─── DOCUMENT ───

Tous ensemble, ils dessinent un tapis sonore captivant, où résonnent les
échos de mille traditions, où les éclats d'un froid soleil nordique se
confondent avec les chaudes brillances méditerranéennes, en un fascinant
creuset de sons et de rythmes qui soulèvent l'auditeur - déjà séduit par la
grâce, la tendresse ou la simple beauté de mélodies merveilleuses - vers les
plus hautes sphères du plaisir esthétique.
Il
est difficile de sélectionner l'une plus que l'autre des pièces de
l'ensemble. La structure du disque est le fruit d'une mûre réflexion, avec
un départ atlantique où, à la mélancolie d'une berceuse portugaise populaire
succède une douce lullaby anglaise qui, toutes deux, préludent à un
voyage autour de la Méditerranée, nous transportant des îles de la Mer Egée
jusqu'à un village berbère aux confins du Sahara. Le labyrinthe clair et
sinueux continuera sa dérive à travers la renaissance italienne et le
baroque anglais, se rapprochant peu à peu de notre siècle en passant par des
éléments populaires (anonymes hébreux ou catalans, mais aussi Lorca et
Falla) ou des pièces plus savantes (un merveilleux Reger ou un Moussorgski
surprenant - les deux accompagnés par le grand Badura-Skoda) pour atteindre
le point culminant des créations d'Arvo Pärt, véritable joyau d'un disque
sans galvaudage.

───

== OBJECTIFS ==
- A) Relevez tous les noms de personnes cités dans le document.
- B) Mettez à jour le document de « Tous ensemble, ils » à « du plaisir esthétique. » en remplaçant « soleil » par « vent ».

─── DONNÉES FOURNIES ───

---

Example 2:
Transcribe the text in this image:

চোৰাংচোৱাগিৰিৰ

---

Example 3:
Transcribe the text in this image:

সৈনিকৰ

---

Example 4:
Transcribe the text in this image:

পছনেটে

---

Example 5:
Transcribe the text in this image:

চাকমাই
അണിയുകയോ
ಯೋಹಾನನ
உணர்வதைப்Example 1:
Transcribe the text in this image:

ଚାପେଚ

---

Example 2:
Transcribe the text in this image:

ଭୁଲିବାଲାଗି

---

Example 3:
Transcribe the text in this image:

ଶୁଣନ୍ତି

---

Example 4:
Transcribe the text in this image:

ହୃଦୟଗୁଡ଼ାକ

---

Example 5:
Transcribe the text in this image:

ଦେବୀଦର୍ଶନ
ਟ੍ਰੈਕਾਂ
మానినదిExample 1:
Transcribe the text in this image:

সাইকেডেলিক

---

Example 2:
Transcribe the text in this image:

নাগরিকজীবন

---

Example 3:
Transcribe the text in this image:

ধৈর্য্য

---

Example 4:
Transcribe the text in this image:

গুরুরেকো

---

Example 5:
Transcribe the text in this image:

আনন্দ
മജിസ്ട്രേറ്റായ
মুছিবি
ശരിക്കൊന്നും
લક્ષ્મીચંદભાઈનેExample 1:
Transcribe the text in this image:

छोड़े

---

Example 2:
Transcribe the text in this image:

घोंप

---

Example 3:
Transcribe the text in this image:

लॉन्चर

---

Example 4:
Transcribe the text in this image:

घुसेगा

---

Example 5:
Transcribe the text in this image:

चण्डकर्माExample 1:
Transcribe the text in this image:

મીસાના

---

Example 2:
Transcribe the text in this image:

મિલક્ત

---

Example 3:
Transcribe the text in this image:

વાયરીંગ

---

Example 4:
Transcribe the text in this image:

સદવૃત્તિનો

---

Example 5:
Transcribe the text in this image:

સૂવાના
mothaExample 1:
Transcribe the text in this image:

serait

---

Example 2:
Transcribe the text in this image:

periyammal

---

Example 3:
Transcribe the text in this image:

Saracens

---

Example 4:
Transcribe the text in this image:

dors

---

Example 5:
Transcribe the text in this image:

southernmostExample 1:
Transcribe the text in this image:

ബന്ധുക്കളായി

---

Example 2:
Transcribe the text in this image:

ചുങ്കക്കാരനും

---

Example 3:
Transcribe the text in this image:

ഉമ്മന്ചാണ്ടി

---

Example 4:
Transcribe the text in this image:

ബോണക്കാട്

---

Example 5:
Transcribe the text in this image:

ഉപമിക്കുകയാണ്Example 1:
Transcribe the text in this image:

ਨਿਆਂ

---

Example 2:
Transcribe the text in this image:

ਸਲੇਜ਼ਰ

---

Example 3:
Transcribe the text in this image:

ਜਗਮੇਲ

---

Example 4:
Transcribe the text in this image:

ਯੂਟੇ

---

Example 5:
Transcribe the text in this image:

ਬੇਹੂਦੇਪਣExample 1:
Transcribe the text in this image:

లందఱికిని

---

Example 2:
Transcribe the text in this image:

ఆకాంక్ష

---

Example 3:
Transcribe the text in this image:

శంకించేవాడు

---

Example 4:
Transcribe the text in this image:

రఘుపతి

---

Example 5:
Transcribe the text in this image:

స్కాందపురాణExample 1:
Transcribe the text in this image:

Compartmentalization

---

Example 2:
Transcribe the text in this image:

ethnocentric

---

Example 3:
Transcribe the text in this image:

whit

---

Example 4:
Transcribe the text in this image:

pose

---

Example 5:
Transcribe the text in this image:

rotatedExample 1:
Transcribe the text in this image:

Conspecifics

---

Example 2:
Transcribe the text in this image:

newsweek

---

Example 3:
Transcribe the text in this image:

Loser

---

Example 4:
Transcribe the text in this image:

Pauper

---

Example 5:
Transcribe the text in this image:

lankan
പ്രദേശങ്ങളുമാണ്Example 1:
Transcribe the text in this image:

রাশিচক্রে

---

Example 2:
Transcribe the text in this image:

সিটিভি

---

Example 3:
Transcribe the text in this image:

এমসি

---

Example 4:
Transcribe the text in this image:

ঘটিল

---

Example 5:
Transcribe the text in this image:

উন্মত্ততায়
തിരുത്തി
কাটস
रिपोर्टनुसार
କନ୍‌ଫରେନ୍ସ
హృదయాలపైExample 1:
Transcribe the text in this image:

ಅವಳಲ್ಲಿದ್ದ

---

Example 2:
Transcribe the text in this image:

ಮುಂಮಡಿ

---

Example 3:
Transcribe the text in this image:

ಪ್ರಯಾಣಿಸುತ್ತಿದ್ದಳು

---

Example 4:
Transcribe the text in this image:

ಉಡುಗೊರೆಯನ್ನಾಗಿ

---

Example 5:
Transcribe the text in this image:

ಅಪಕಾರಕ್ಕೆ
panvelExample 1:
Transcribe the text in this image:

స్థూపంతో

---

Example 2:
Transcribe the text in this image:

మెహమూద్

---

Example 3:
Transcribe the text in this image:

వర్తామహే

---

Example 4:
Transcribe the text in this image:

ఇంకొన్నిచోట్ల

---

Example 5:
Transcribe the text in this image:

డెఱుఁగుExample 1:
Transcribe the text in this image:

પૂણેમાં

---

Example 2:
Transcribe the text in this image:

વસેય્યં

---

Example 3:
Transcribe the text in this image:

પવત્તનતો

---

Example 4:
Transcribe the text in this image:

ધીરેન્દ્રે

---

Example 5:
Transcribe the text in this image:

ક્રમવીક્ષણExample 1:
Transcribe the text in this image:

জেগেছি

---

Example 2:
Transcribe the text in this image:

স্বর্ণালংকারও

───

== CORRIGÉS ==
- A) Lorca, Falla, Reger, Moussorgski, Badura-Skoda, Arvo Pärt

- B)
Tous ensemble, ils dessinent un tapis sonore captivant, où résonnent les
échos de mille traditions, où les éclats d'un froid vent nordique se
confondent avec les chaudes brillances méditerranéennes, en un fascinant
creuset de sons et de rythmes qui soulèvent l'auditeur - déjà séduit par la
grâce, la tendresse ou la simple beauté de mélodies merveilleuses - vers les
plus hautes sphères du plaisir esthétique.